ScN2a cells are infected with the Rocky Mountain Laboratory scrapie prion strain and persistently produce PrPSc. This cell model is widely used to screen anti-prion candidate compounds. We first used a transfected cell line over-expressing PrPC to examine anti-prion effects. This cell line facilitated the observation of changes in the amount of PrPC, relative to a normal neuronal cell. Figure 5 shows representative immunoblots for PrPSc and PrPC or total PrP obtained from ScN2a and L2-2B1 cells exposed to different concentrations of the 7 test compounds, quinacrine (1 μM), or dimethyl sulfoxide (DMSO). Compounds with anti-prion activity would reduce the protein levels. The 7 compounds selected by MDS primary screening revealed a variety of inhibitory effects on PrPSc levels in ScN2a cells (Fig. 5a). The amount of PrPSc was concentration-independently reduced by BMD42-06 and 35. The extent of this reduction equaled the effect of quinacrine (Fig. 5a lane 1). BMD42-23, 29 and 33 also reduced PrPSc levels, whereas BMD42-26 and 31 only produced minor inhibitory effects. However, the reduced levels were not detected in L2-2B1 cells during this study, irrespective of whether the cells were exposed to hit compounds or controls (Fig. 5b). In ScN2a cells, total PrP levels were reduced in the presence of BMD42-35 but were unaffected by quinacrine, DMSO, or the other 6 hit compounds (Fig. 5c,g).

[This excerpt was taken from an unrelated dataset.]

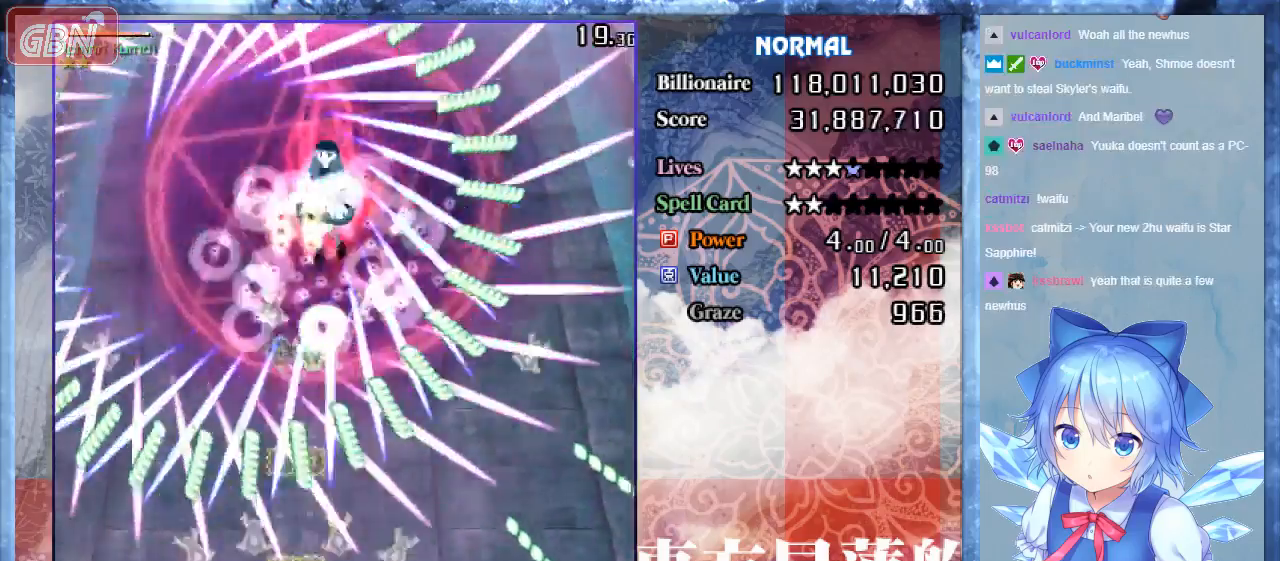
{"buttons": ["A", "B"], "events": [[100, "DPAD_LEFT", "up"]]}
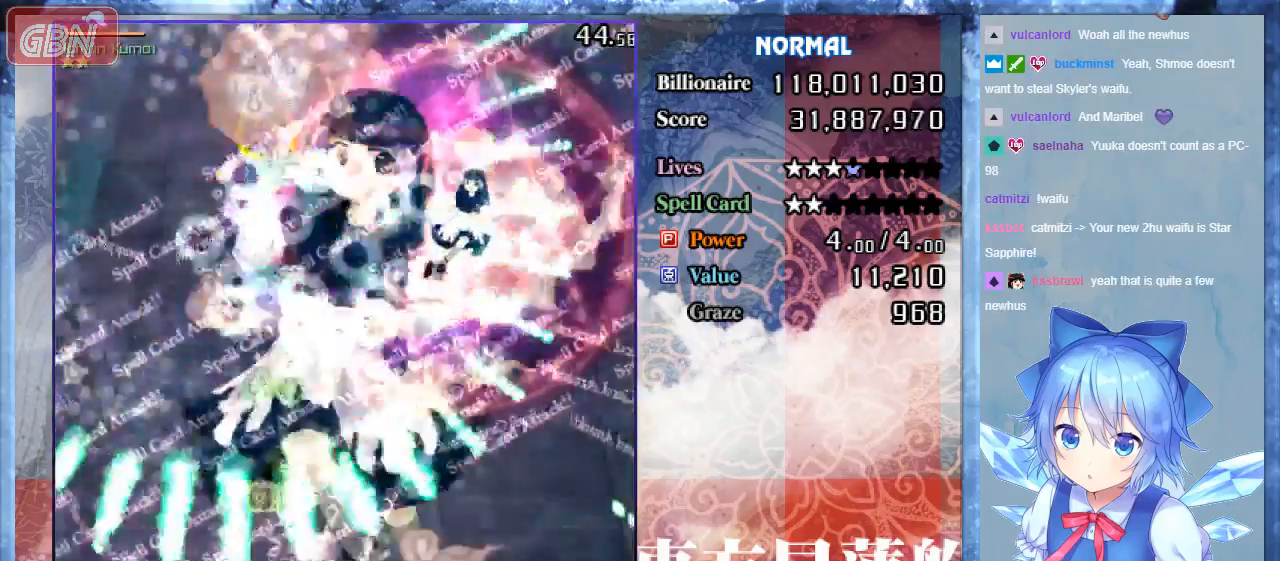
{"buttons": ["A", "B", "DPAD_RIGHT"], "events": [[133, "DPAD_RIGHT", "down"]]}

In L2-2B1 cells, PrPC was inhibited by 6 compounds, but not by BMD42-29 (Fig 5d,h). Thus, had only ScN2a cells been used, inhibitory effects against PrPC may not have been found for other compounds. Among them, BMD42-35 showed the strongest inhibitory effects in the cell-based assay. Quinacrine completely inhibited the formation of PrPSc, but not PrPC, at 1 μM.

Figure 5
figure 5

Western immunoblots of proteinase K-digested (a, b) and undigested (c, d) cell lysates. ScN2a (a,c) and L2-2B1 (b,d) cells were treated with the indicated compounds for 6 days. Lane 1, lysates from cells treated with 1 μM quinacrine; lane 2, 0.1% DMSO; subsequent lanes, 20 or 5 μM of the indicated compounds. β-actin immunoblots are shown in ScN2a (e) and L2-2B1 (f) as protein loading controls. Relative units of densitometry for (b,d) indicate the volume intensity/mm2, relative to the β-actin signal in (g,h) respectively. Each value represents the mean ± standard deviation; P < 0.05. Three independent experiments were performed in duplicate and representative immunoblots are shown. Molecular mass markers are indicated on the right of the immunoblots.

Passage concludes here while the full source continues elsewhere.